Figure 1.

AXIN1 polymerization is a major contributor to the concentration-dependent DC stoichiometry

(A) Schematic representation of the DC. See Figure S1A for further details.

(B) DC variants containing either wild-type or polymerization-deficient (M3) AXIN1, affinity-purified via AXIN1-dStrepII, and analyzed using SDS-PAGE and Coomassie staining. FT, flowthrough.

(C) Quantification of total β-catenin recovered with AXIN1-dStrepII and its phosphorylation, normalized to recovered total β-catenin. Data are from immunoblot analyses of experiments as shown in (B). See Figure S1B for a representative set of immunoblots. Results are means from three independent experiments ± SEM. Statistical analyses were performed using an unpaired Student’s t test. ^∗p < 0.05, ^∗∗p < 0.01, ^∗∗∗p < 0.001, and ^∗∗∗∗p < 0.0001.

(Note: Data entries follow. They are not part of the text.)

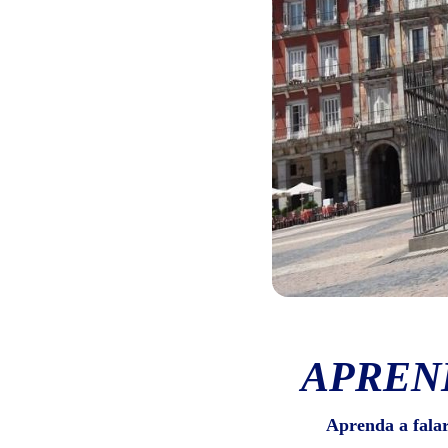
APREN
Aprenda a fala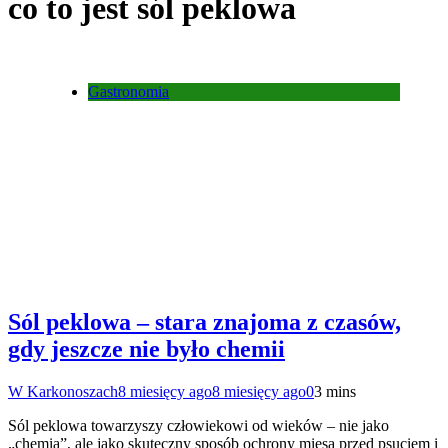
co to jest sól peklowa
Gastronomia
Sól peklowa – stara znajoma z czasów,
gdy jeszcze nie było chemii
W Karkonoszach
8 miesięcy ago
8 miesięcy ago
0
3 mins
Sól peklowa towarzyszy człowiekowi od wieków – nie jako
„chemia”, ale jako skuteczny sposób ochrony mięsa przed psuciem i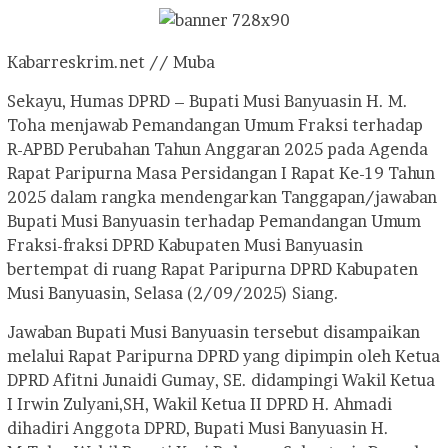
Kabarreskrim.net // Muba
‎Sekayu, Humas DPRD – Bupati Musi Banyuasin H. M.
Toha menjawab Pemandangan Umum Fraksi terhadap
R-APBD Perubahan Tahun Anggaran 2025 pada Agenda
Rapat Paripurna Masa Persidangan I Rapat Ke-19 Tahun
2025 dalam rangka mendengarkan Tanggapan/jawaban
Bupati Musi Banyuasin terhadap Pemandangan Umum
Fraksi-fraksi DPRD Kabupaten Musi Banyuasin
bertempat di ruang Rapat Paripurna DPRD Kabupaten
Musi Banyuasin, Selasa (2/09/2025) Siang.
‎Jawaban Bupati Musi Banyuasin tersebut disampaikan
melalui Rapat Paripurna DPRD yang dipimpin oleh Ketua
DPRD Afitni Junaidi Gumay, SE. didampingi Wakil Ketua
I Irwin Zulyani,SH, Wakil Ketua II DPRD H. Ahmadi
dihadiri Anggota DPRD, Bupati Musi Banyuasin H.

(D) SEC-MALS of the DC containing either wild-type or M3 AXIN1 at different input concentrations. Data points are mean weight average molecular weights (M_W) ± uncertainty (see STAR Methods). See Figure S1D for SDS-PAGE analysis of input samples and Figures S1E and S1F for SEC-MALS data and representative SDS-PAGE analyses of elution fractions.

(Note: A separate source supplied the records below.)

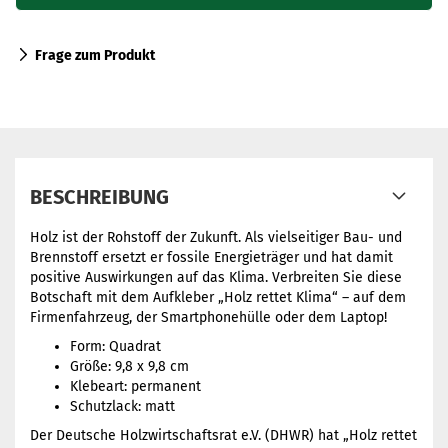
Frage zum Produkt
BESCHREIBUNG
Holz ist der Rohstoff der Zukunft. Als vielseitiger Bau- und
Brennstoff ersetzt er fossile Energieträger und hat damit
positive Auswirkungen auf das Klima. Verbreiten Sie diese
Botschaft mit dem Aufkleber „Holz rettet Klima“ – auf dem
Firmenfahrzeug, der Smartphonehülle oder dem Laptop!
Form: Quadrat
Größe: 9,8 x 9,8 cm
Klebeart: permanent
Schutzlack: matt
Der Deutsche Holzwirtschaftsrat e.V. (DHWR) hat „Holz rettet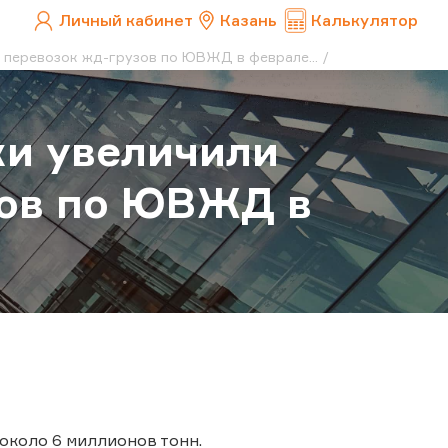
Личный кабинет
Казань
Калькулятор
 перевозок жд-грузов по ЮВЖД в феврале...
ки увеличили
зов по ЮВЖД в
около 6 миллионов тонн.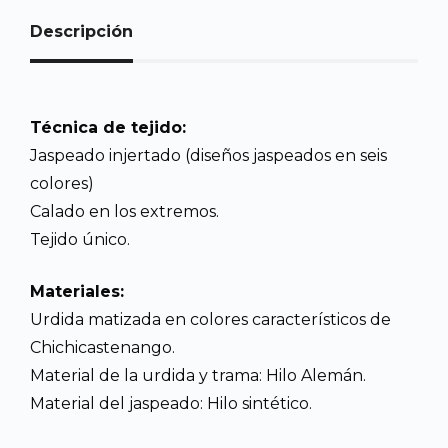
Descripción
Técnica de tejido:
Jaspeado injertado (diseños jaspeados en seis
colores)
Calado en los extremos.
Tejido único.
Materiales:
Urdida matizada en colores característicos de
Chichicastenango.
Material de la urdida y trama: Hilo Alemán.
Material del jaspeado: Hilo sintético.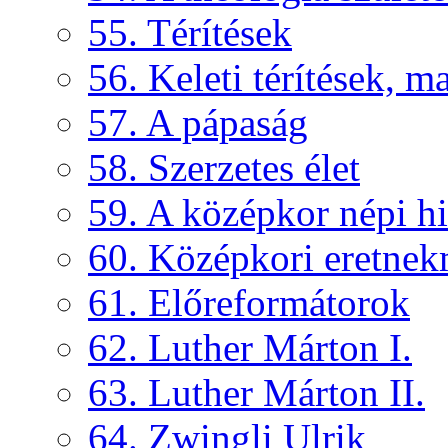
55. Térítések
56. Keleti térítések, 
57. A pápaság
58. Szerzetes élet
59. A középkor népi hi
60. Középkori eretne
61. Előreformátorok
62. Luther Márton I.
63. Luther Márton II.
64. Zwingli Ulrik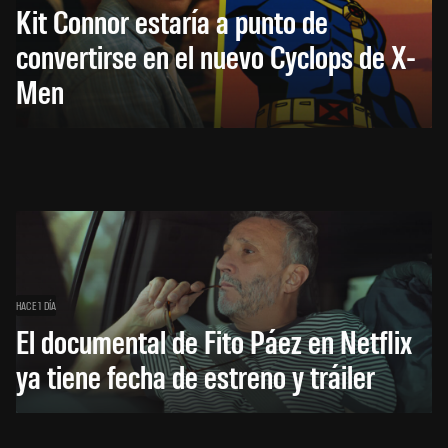
Kit Connor estaría a punto de
convertirse en el nuevo Cyclops de X-
Men
HACE 1 DÍA
El documental de Fito Páez en Netflix
ya tiene fecha de estreno y tráiler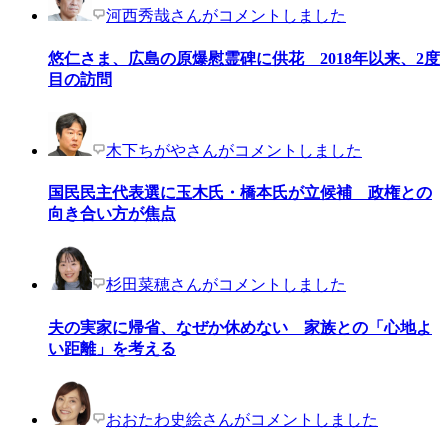
河西秀哉さんがコメントしました
悠仁さま、広島の原爆慰霊碑に供花 2018年以来、2度
目の訪問
木下ちがやさんがコメントしました
国民民主代表選に玉木氏・橋本氏が立候補 政権との
向き合い方が焦点
杉田菜穂さんがコメントしました
夫の実家に帰省、なぜか休めない 家族との「心地よ
い距離」を考える
おおたわ史絵さんがコメントしました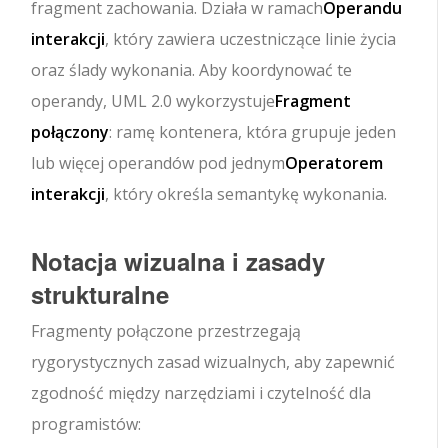
fragment zachowania. Działa w ramach
Operandu
interakcji
, który zawiera uczestniczące linie życia
oraz ślady wykonania. Aby koordynować te
operandy, UML 2.0 wykorzystuje
Fragment
połączony
: ramę kontenera, która grupuje jeden
lub więcej operandów pod jednym
Operatorem
interakcji
, który określa semantykę wykonania.
Notacja wizualna i zasady
strukturalne
Fragmenty połączone przestrzegają
rygorystycznych zasad wizualnych, aby zapewnić
zgodność między narzędziami i czytelność dla
programistów: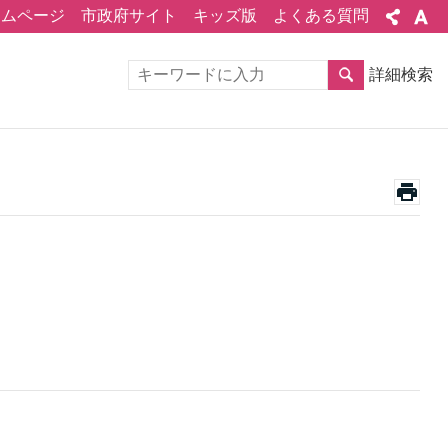
ームページ
市政府サイト
キッズ版
よくある質問
詳細検索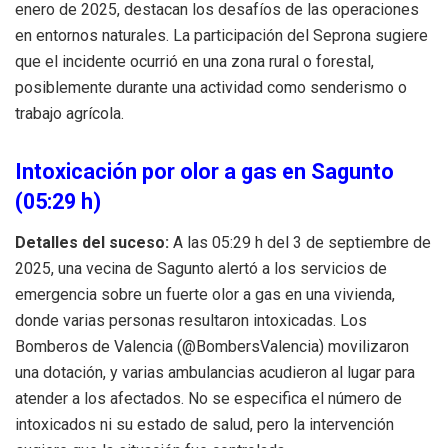
enero de 2025, destacan los desafíos de las operaciones
en entornos naturales. La participación del Seprona sugiere
que el incidente ocurrió en una zona rural o forestal,
posiblemente durante una actividad como senderismo o
trabajo agrícola.
Intoxicación por olor a gas en Sagunto
(05:29 h)
Detalles del suceso:
A las 05:29 h del 3 de septiembre de
2025, una vecina de Sagunto alertó a los servicios de
emergencia sobre un fuerte olor a gas en una vivienda,
donde varias personas resultaron intoxicadas. Los
Bomberos de Valencia (@BombersValencia) movilizaron
una dotación, y varias ambulancias acudieron al lugar para
atender a los afectados. No se especifica el número de
intoxicados ni su estado de salud, pero la intervención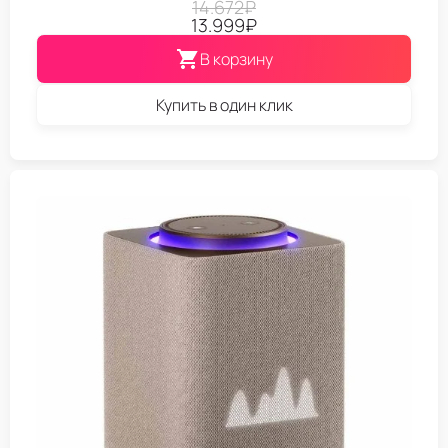
14.672
₽
13.999
₽
В корзину
Купить в один клик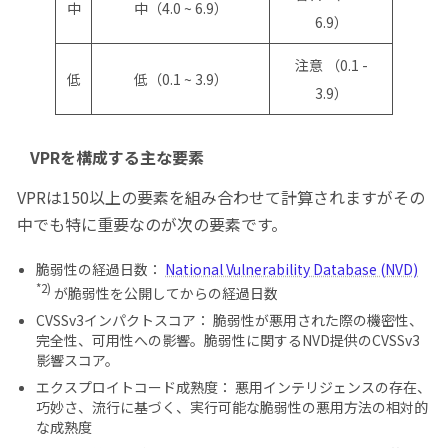
中
中（4.0 ~ 6.9）
6.9）
注意 （0.1 -
低
低（0.1 ~ 3.9）
3.9）
VPRを構成する主な要素
VPRは150以上の要素を組み合わせて計算されますがその
中でも特に重要なのが次の要素です。
脆弱性の経過日数：
National Vulnerability Database (NVD)
*2)
が脆弱性を公開してからの経過日数
CVSSv3インパクトスコア： 脆弱性が悪用された際の機密性、
完全性、可用性への影響。脆弱性に関するNVD提供のCVSSv3
影響スコア。
エクスプロイトコード成熟度： 悪用インテリジェンスの存在、
巧妙さ、流行に基づく、実行可能な脆弱性の悪用方法の相対的
な成熟度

(E) SEC-MALS of the DC containing either wild-type or M3 AXIN1 at a single input concentration. Light scattering intensities at 90° and calculated M_i values are plotted. Input A₂₈₀, M_W, and dispersities (Ð) over the peak areas with uncertainties are tabulated. Peak fractions were analyzed using SDS-PAGE and Sypro Ruby staining.

(F) Mass photometry of input and SEC-MALS elution fractions (indicated by colored dots in E).

(G) In silico modeling of DC stoichiometry. Predicted stoichiometries are shown on the right- or left-hand y axes for the DC with wild-type or M3 AXIN1, respectively. Dashed lines indicate mean number average molecular weight (M_n) values from SEC-MALS; shaded areas indicate corresponding 95% confidence intervals.